> PROBLEM REQUIREMENTS
In the entries below, convert the lines from the one containing "Eventi e Mostre" through the one containing "COR15906233 CUPC87J23001080008", inclusive, into a Markdown table with the columns Row and Line. Number each line in Row and skip any blank lines.
SOURCE INFORMATION Start Marker
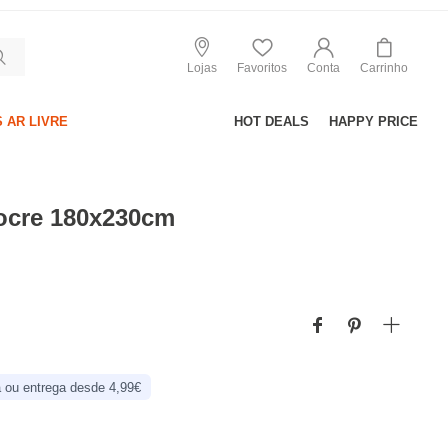
Lojas
Favoritos
Conta
Carrinho
 AR LIVRE
HOT DEALS
HAPPY PRICE
ocre 180x230cm
 ou entrega desde 4,99€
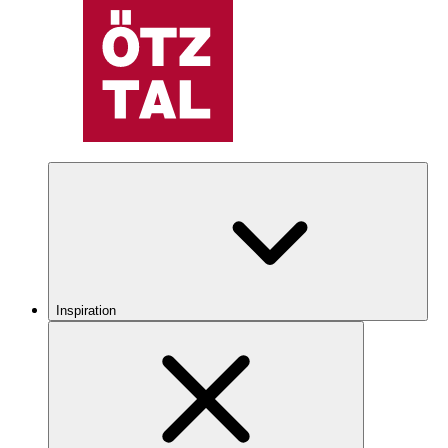
Inspiration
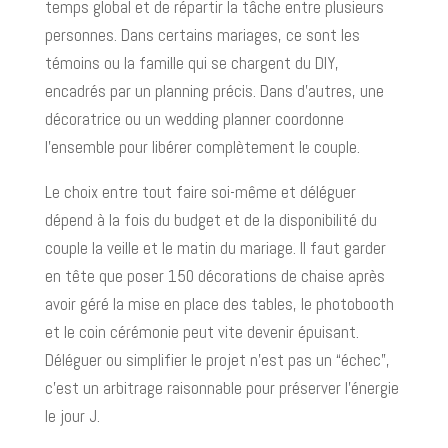
temps global et de répartir la tâche entre plusieurs
personnes. Dans certains mariages, ce sont les
témoins ou la famille qui se chargent du DIY,
encadrés par un planning précis. Dans d’autres, une
décoratrice ou un wedding planner coordonne
l’ensemble pour libérer complètement le couple.
Le choix entre tout faire soi-même et déléguer
dépend à la fois du budget et de la disponibilité du
couple la veille et le matin du mariage. Il faut garder
en tête que poser 150 décorations de chaise après
avoir géré la mise en place des tables, le photobooth
et le coin cérémonie peut vite devenir épuisant.
Déléguer ou simplifier le projet n’est pas un “échec”,
c’est un arbitrage raisonnable pour préserver l’énergie
le jour J.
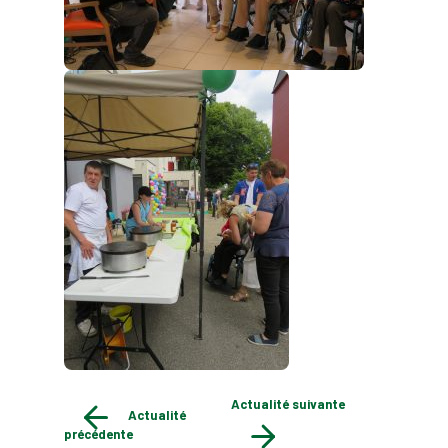
Actualité suivante
Actualité
précédente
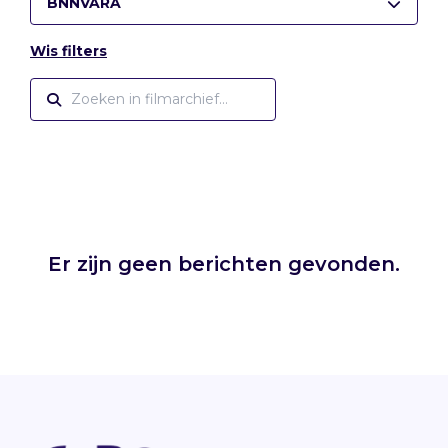
BNNVARA
Wis filters
Er zijn geen berichten gevonden.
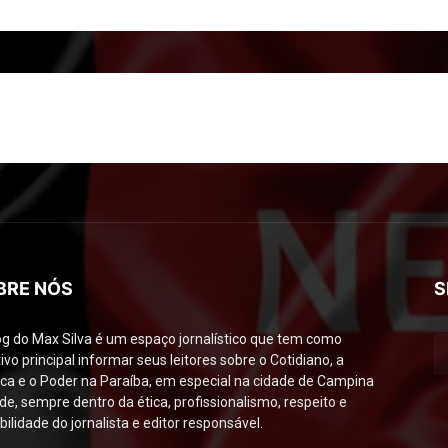
BRE NÓS
S
og do Max Silva é um espaço jornalístico que tem como
ivo principal informar seus leitores sobre o Cotidiano, a
tica e o Poder na Paraíba, em especial na cidade de Campina
de, sempre dentro da ética, profissionalismo, respeito e
bilidade do jornalista e editor responsável.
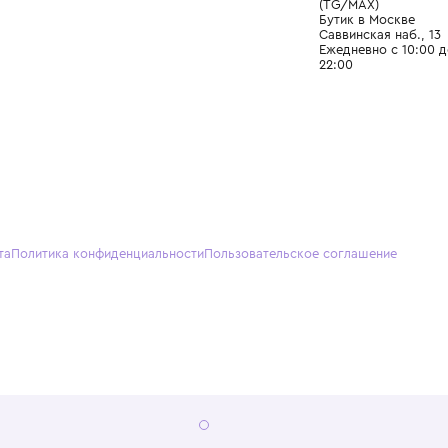
О нас
Партнерам
Кон
О Wisteria
+7 (495) 818-61-86
+7 (49
Программа лояльности
sales@wisteriakids.ru
+7 (91
(TG/M
Бутик
Саввин
Ежедн
22:00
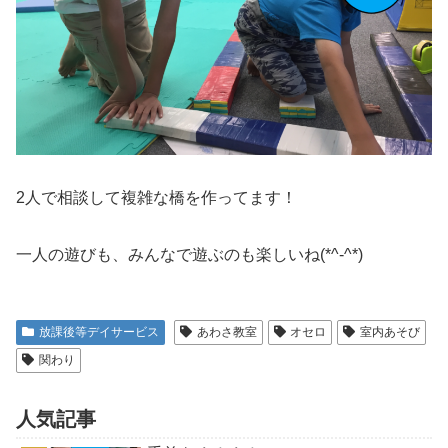
2人で相談して複雑な橋を作ってます！
一人の遊びも、みんなで遊ぶのも楽しいね(*^-^*)
放課後等デイサービス
あわさ教室
オセロ
室内あそび
関わり
人気記事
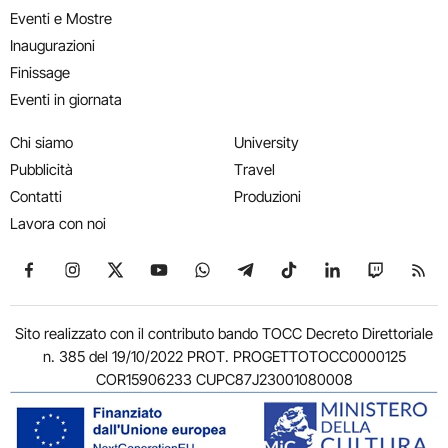
Eventi e Mostre
Inaugurazioni
Finissage
Eventi in giornata
Chi siamo
University
Pubblicità
Travel
Contatti
Produzioni
Lavora con noi
Seguici su Facebook
Seguici su Instagram
Seguici su X
Seguici su YouTube
Seguici su WhatsApp
Seguici su Telegram
Seguici su TikTok
Seguici su Link
Seguici su
Segui
Sito realizzato con il contributo bando TOCC Decreto Direttoriale
n. 385 del 19/10/2022 PROT. PROGETTOTOCC0000125
COR15906233 CUPC87J23001080008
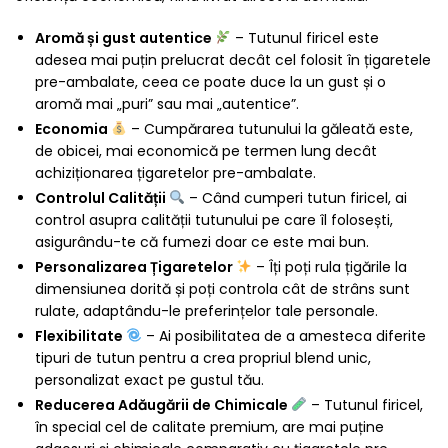
Aromă și gust autentice
– Tutunul firicel este
adesea mai puțin prelucrat decât cel folosit în țigaretele
pre-ambalate, ceea ce poate duce la un gust și o
aromă mai „puri” sau mai „autentice”.
Economia
– Cumpărarea tutunului la găleată este,
de obicei, mai economică pe termen lung decât
achiziționarea țigaretelor pre-ambalate.
Controlul Calității
– Când cumperi tutun firicel, ai
control asupra calității tutunului pe care îl folosești,
asigurându-te că fumezi doar ce este mai bun.
Personalizarea Țigaretelor
– Îți poți rula țigările la
dimensiunea dorită și poți controla cât de strâns sunt
rulate, adaptându-le preferințelor tale personale.
Flexibilitate
– Ai posibilitatea de a amesteca diferite
tipuri de tutun pentru a crea propriul blend unic,
personalizat exact pe gustul tău.
Reducerea Adăugării de Chimicale
– Tutunul firicel,
în special cel de calitate premium, are mai puține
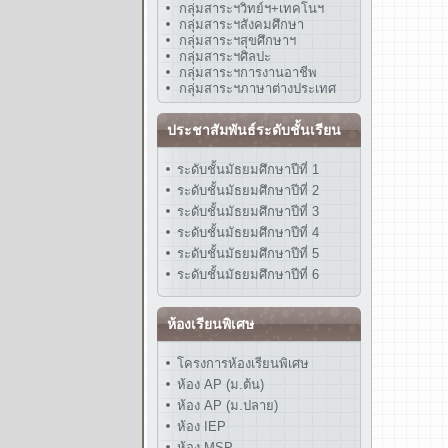
กลุ่มสาระฯวิทย์ฯ+เทคโนฯ
กลุ่มสาระฯสังคมศึกษา
กลุ่มสาระฯสุขศึกษาฯ
กลุ่มสาระฯศิลปะ
กลุ่มสาระฯการงานอาชีพ
กลุ่มสาระฯภาษาต่างประเทศ
ประชาสัมพันธ์ระดับชั้นเรียน
ระดับชั้นมัธยมศึกษาปีที่ 1
ระดับชั้นมัธยมศึกษาปีที่ 2
ระดับชั้นมัธยมศึกษาปีที่ 3
ระดับชั้นมัธยมศึกษาปีที่ 4
ระดับชั้นมัธยมศึกษาปีที่ 5
ระดับชั้นมัธยมศึกษาปีที่ 6
ห้องเรียนพิเศษ
โครงการห้องเรียนพิเศษ
ห้อง AP (ม.ต้น)
ห้อง AP (ม.ปลาย)
ห้อง IEP
ห้อง MSP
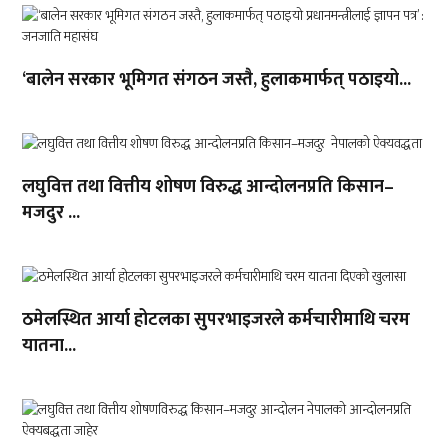
‘बालेन सरकार भूमिगत संगठन जस्तै, हुलाकमार्फत् पठाइयो...
लघुवित्त तथा वित्तीय शोषण विरुद्ध आन्दोलनप्रति किसान–
मजदुर ...
ठमेलस्थित आर्या होटलका सुपरभाइजरले कर्मचारीमाथि चरम
यातना...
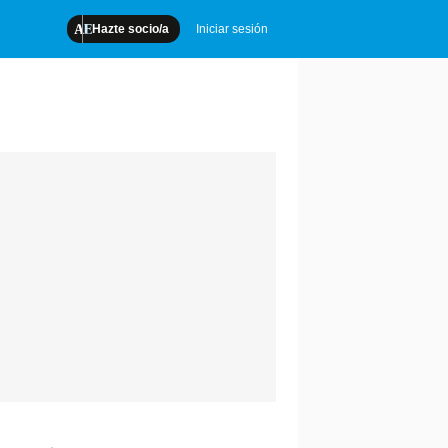
Hazte socio/a
Iniciar sesión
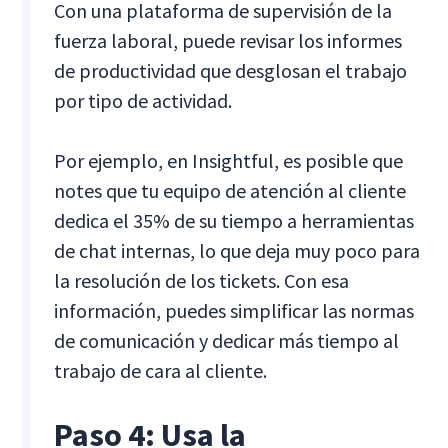
Con una plataforma de supervisión de la
fuerza laboral, puede revisar los informes
de productividad que desglosan el trabajo
por tipo de actividad.
Por ejemplo, en Insightful, es posible que
notes que tu equipo de atención al cliente
dedica el 35% de su tiempo a herramientas
de chat internas, lo que deja muy poco para
la resolución de los tickets. Con esa
información, puedes simplificar las normas
de comunicación y dedicar más tiempo al
trabajo de cara al cliente.
Paso 4: Usa la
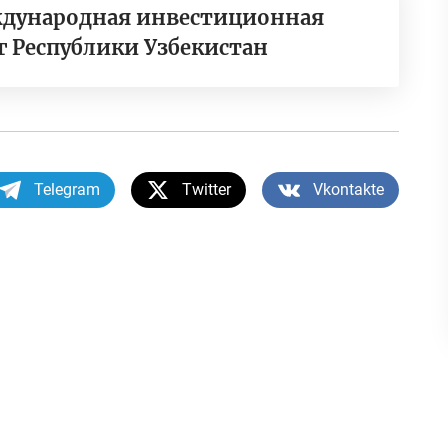
ждународная инвестиционная
г Республики Узбекистан
Telegram
Twitter
Vkontakte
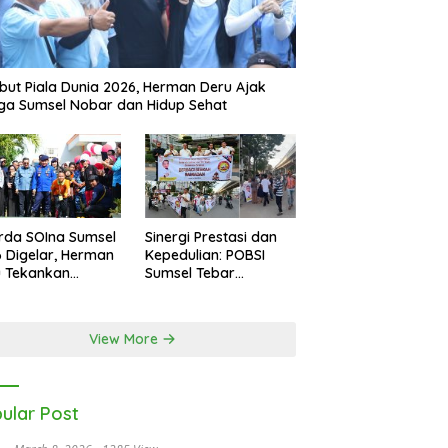
ut Piala Dunia 2026, Herman Deru Ajak
a Sumsel Nobar dan Hidup Sehat
rda SOIna Sumsel
Sinergi Prestasi dan
 Digelar, Herman
Kepedulian: POBSI
u Tekankan
Sumsel Tebar
etaraan
Keberkahan di Bulan
Ramadan
View More
ular Post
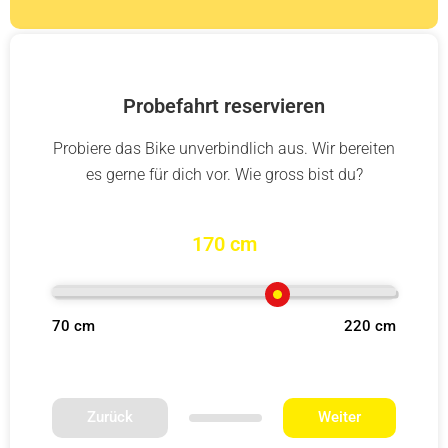
Probefahrt reservieren
Probiere das Bike unverbindlich aus. Wir bereiten
es gerne für dich vor. Wie gross bist du?
170 cm
70 cm
220 cm
Zurück
Weiter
SOURCE INFORMATION End Marker
> TASK RESPONSE
| Row | Line |
|---|---|
| 1 | Eventi e Mostre |
| 2 | Inaugurazioni |
| 3 | Finissage |
| 4 | Eventi in giornata |
| 5 | Chi siamo |
| 6 | University |
| 7 | Pubblicità |
| 8 | Travel |
| 9 | Contatti |
| 10 | Produzioni |
| 11 | Lavora con noi |
| 12 | Seguici su Facebook |
| 13 | Seguici su Instagram |
| 14 | Seguici su X |
| 15 | Seguici su YouTube |
| 16 | Seguici su WhatsApp |
| 17 | Seguici su Telegram |
| 18 | Seguici su TikTok |
| 19 | Seguici su Link |
| 20 | Seguici su |
| 21 | Segui |
| 22 | Sito realizzato con il contributo bando TOCC Decreto Direttoriale |
| 23 | n. 385 del 19/10/2022 PROT. PROGETTOTOCC0000125 |
| 24 | COR15906233 CUPC87J23001080008 |